Happy Tuesday, everyone. John Madera has very kindly invited me to join the crew here, and since I lurk and occasionally comment here often, I was all too eager to take him up on the offer. So, hello!
I could tell you some really boring things about myself, like where I’ve published, where I work, what I do in my spare time, etc – but why would I want to tell you boring things? I’d rather introduce myself – and learn more about you – by discussing our writerly obsessions.
When I say obsessions, I mean anything and everything that crops up in your writing again and again and again, whether or not you attempt to banish it. Sometimes you’re aware of them, sometimes you have to really look at your body of work to see a definite obsession emerge. Obsessions can be people, themes, countries, objects, dreams, anything anything anything at all.

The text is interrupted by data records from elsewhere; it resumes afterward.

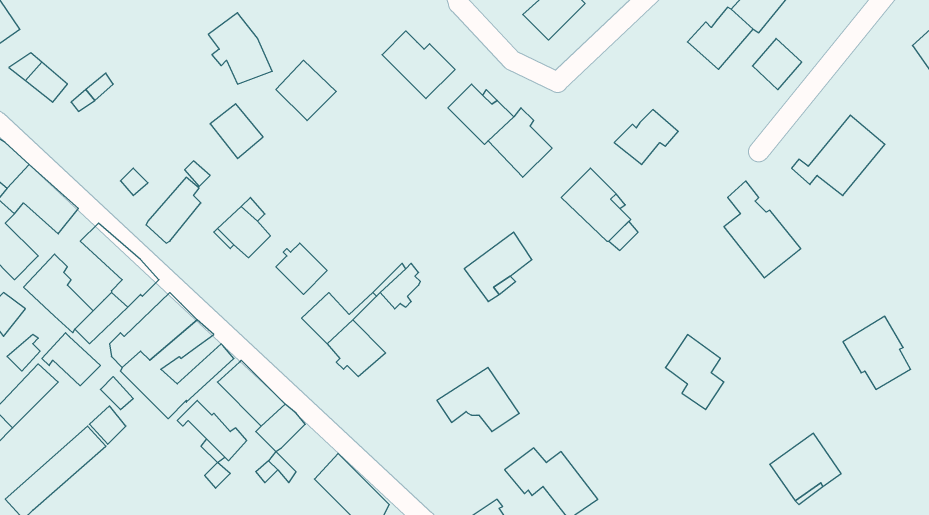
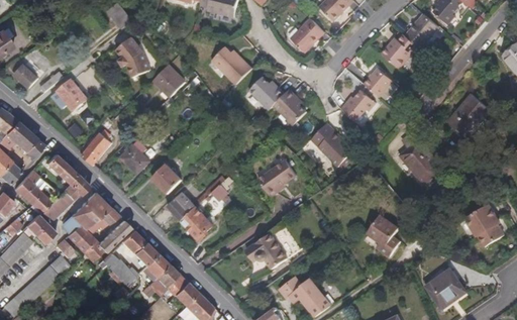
building: [752,38,802,90] -> [364,69,391,97]
building: [210,104,263,159] -> [58,80,87,110]
building: none -> [156,264,187,295]

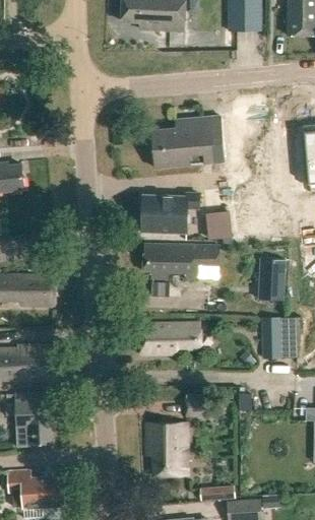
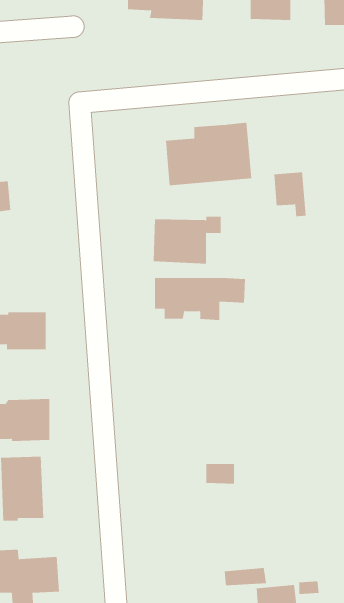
building: [204,210,232,248] -> [274,172,307,217]
building: [255,257,284,298] -> none
building: [263,317,285,358] -> none
building: [139,323,199,353] -> none
building: [146,421,187,474] -> none

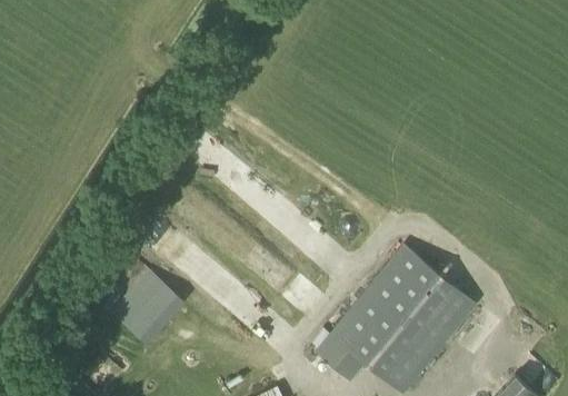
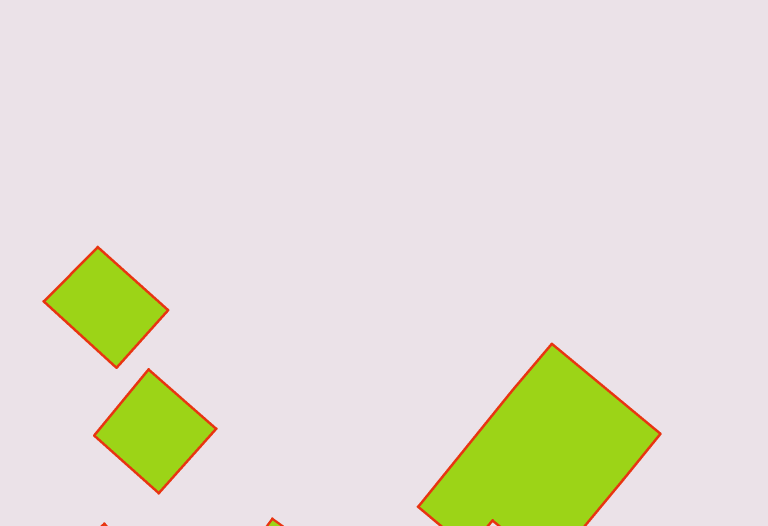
building: none -> [44,247,168,368]

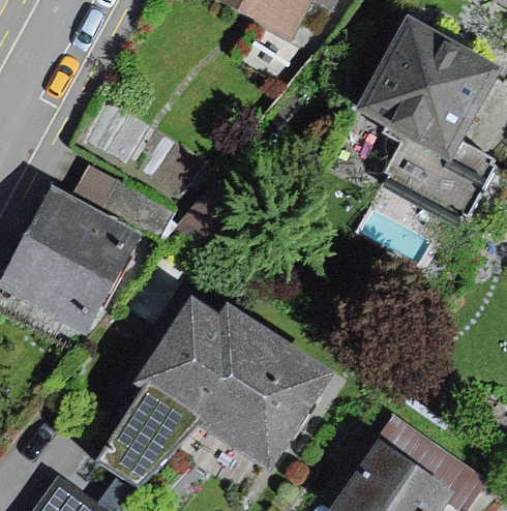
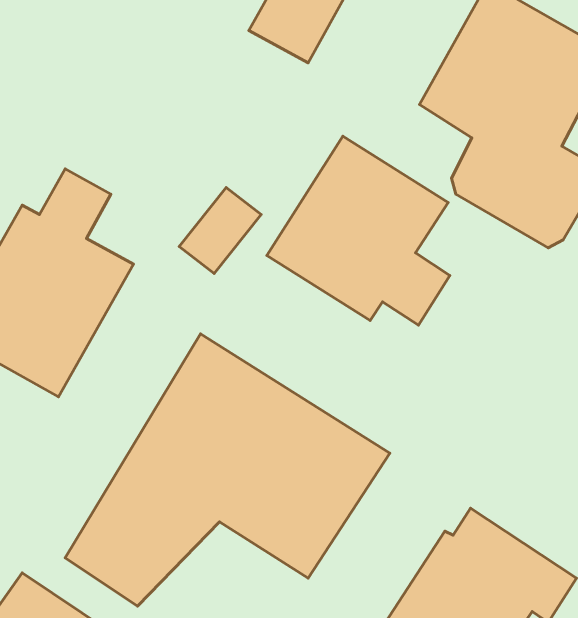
building: none -> [267,136,450,325]

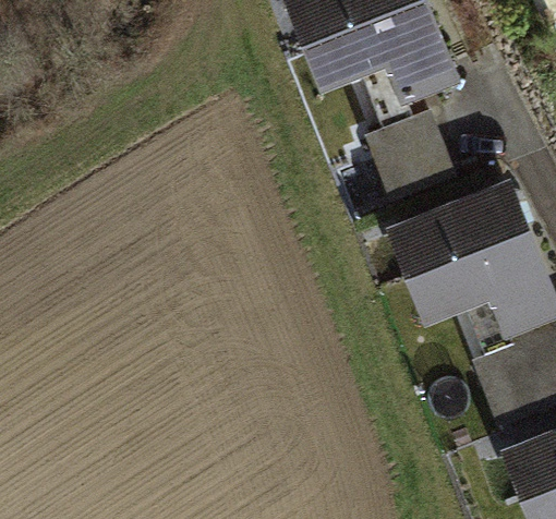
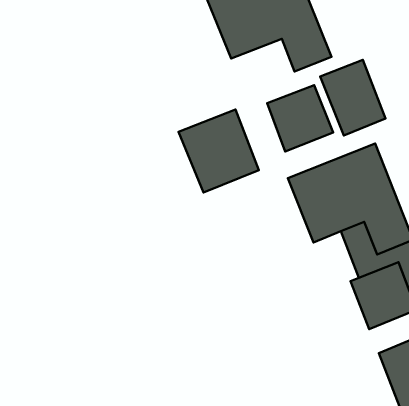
building: none -> [320,60,386,135]
building: none -> [179,110,259,192]

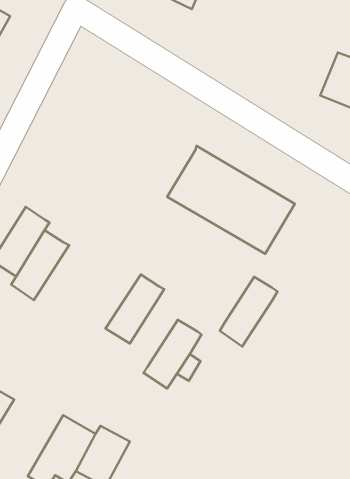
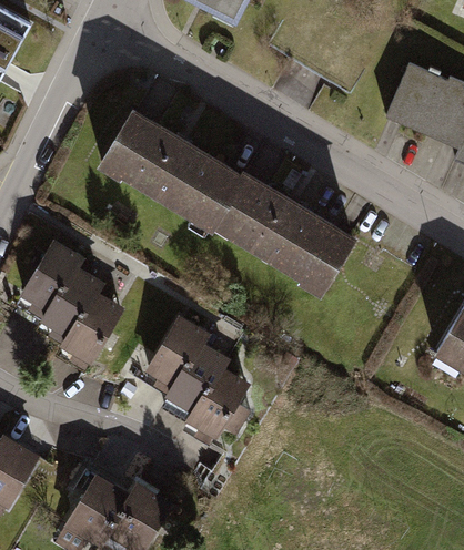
building: none -> [92,105,243,232]
building: none -> [56,292,121,368]
building: [220,277,278,347] -> [163,342,229,420]

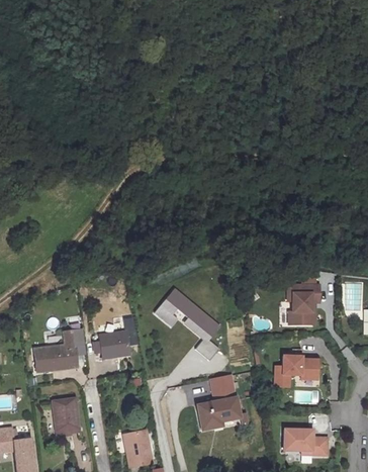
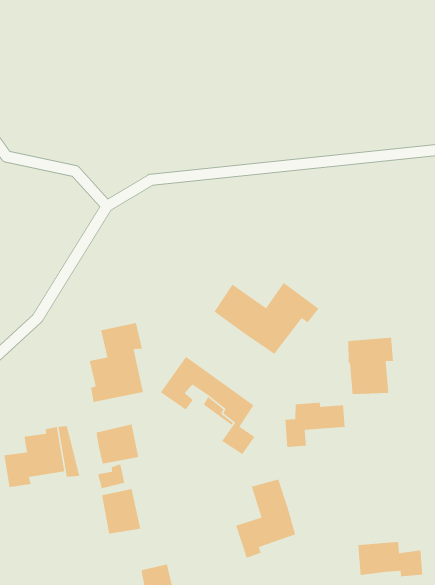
building: none -> [213,282,320,355]
building: none -> [89,322,144,403]
building: [276,356,318,386] -> [284,402,346,448]
building: [57,399,83,431] -> [101,488,141,535]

Here are some of mine: birds, cities, geography, taxidermy, WWI, British history, antiques, Greek mythology, American legends, weapons and machines, how things are constructed, geography, presidents, geology, equations and balance, cold weather, the Gilded Age and the beginning of modernity, crazy people, blonde hair, feral children, indecision, shapeshifters, anthropomorphism, homeless people, the rule of threes, coffee, the fall of the Roman Empire, King Arthur, Russia, China, painters, the terrifyingness of old people, unbeautiful losers, fragility as strength, animals, empire, belief and disbelief, light.
Most of these I can’t explain. Some are easy to figure out, tied to a lifelong love of history coupled with Irish ancestry or the way I grew up (in cities, reading fantasy, fearing the elderly.) But I can’t shake them, and I guess they’ve come to litter and define my writing in a way I’m not sure is good or bad, but just is.
What about you? What are your writerly obsessions, and do you have explanations for them?